• **Supplied records**
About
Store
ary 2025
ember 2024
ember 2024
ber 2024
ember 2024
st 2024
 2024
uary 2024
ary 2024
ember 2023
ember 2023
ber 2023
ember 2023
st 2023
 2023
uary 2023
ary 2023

• **What to do**
All the records above need to be set down again exactly as they were given.

• **Solution below**
About
Store
ary 2025
ember 2024
ember 2024
ber 2024
ember 2024
st 2024
 2024
uary 2024
ary 2024
ember 2023
ember 2023
ber 2023
ember 2023
st 2023
 2023
uary 2023
ary 2023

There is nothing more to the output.